The geometrical thickness of clouds over the Bucharest–Măgurele Cloudnet station varied from a median value of 244 m for liquid clouds during summer to 3362 m for mixed-phase precipitable clouds during spring. The minimum detected value for the geometrical thickness is between 135 and 155 m, given that a cloud layer is defined as at least five consecutive bins. For ice clouds, the distribution of these cloud properties does not change much between seasons, except for a slight increase in the cloud base height from winter (7994 m) to summer (9456 m). We should note that in the summer (4% of all available observations), the cloud classification was based on a smaller sample size compared with the other months. Mixed-phase precipitable clouds were deeper in spring and summer than in other months. Mixed-phase cloud thickness varied from 1218 m in winter to 792 m in autumn, with cloud base and cloud top heights increasing from winter to summer. The liquid cloud thickness varies by about 100 m from winter (358 m) to summer (244 m), and liquid precipitable clouds were deeper in summer than liquid clouds. For comparison, in the study of Arctic clouds by Achtert et al. [18], the thickness of liquid clouds varied little from summer to autumn. This is not in agreement with our results, which showed that the largest variation occurs from summer to autumn. Lower cloud top and cloud base heights were observed for mixed-phased and ice clouds in autumn than in summer for the Arctic, which is in agreement with our results. Concerning the cloud thickness, the results obtained in this article agree well with those for the Eastern Mediterranean, where the cloud thickness was below 6 km for 74% of all clouds [20].

4. Conclusions

For the first time in Romania, cloud properties have been synergistically retrieved from the Bucharest–Măgurele Cloudnet station. The datasets were collected over a period of 18 months (Dec 2019–May 2021) in order to investigate the seasonal variations in cloud properties (i.e., phase, type). A total number of 1,327,680 profiles were analysed. The results indicate that clouds over the studied area were more frequently observed during winter (597,456 profiles) compared with other seasons. The most frequent type of clouds observed were ice clouds, followed by mixed-phase and mixed-phased precipitable clouds, totalling 853,611 profiles. Our results agree with those from previous studies, in particular for Eastern Mediterranean.

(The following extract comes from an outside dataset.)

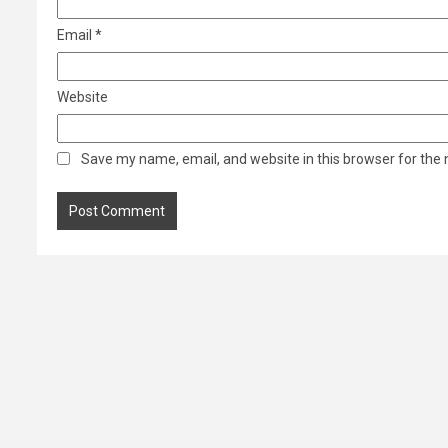
Email
*
Website
Save my name, email, and website in this browser for the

The results presented here are a baseline for future studies, which will focus on (1) better understanding the cloud properties over Bucharest–Măgurele using longer continuous datasets and including other properties (e.g., liquid water path); (2) the effect of the boundary layer structure on cloud evolution using measurements from a co-located Doppler wind lidar; (3) the radiative properties of clouds using data from a co-located radiation station, which is part of the Baseline Surface Radiation Network; (4) the calibration and validation of products from future satellite missions, including the cloud profile measurements from EarthCARE.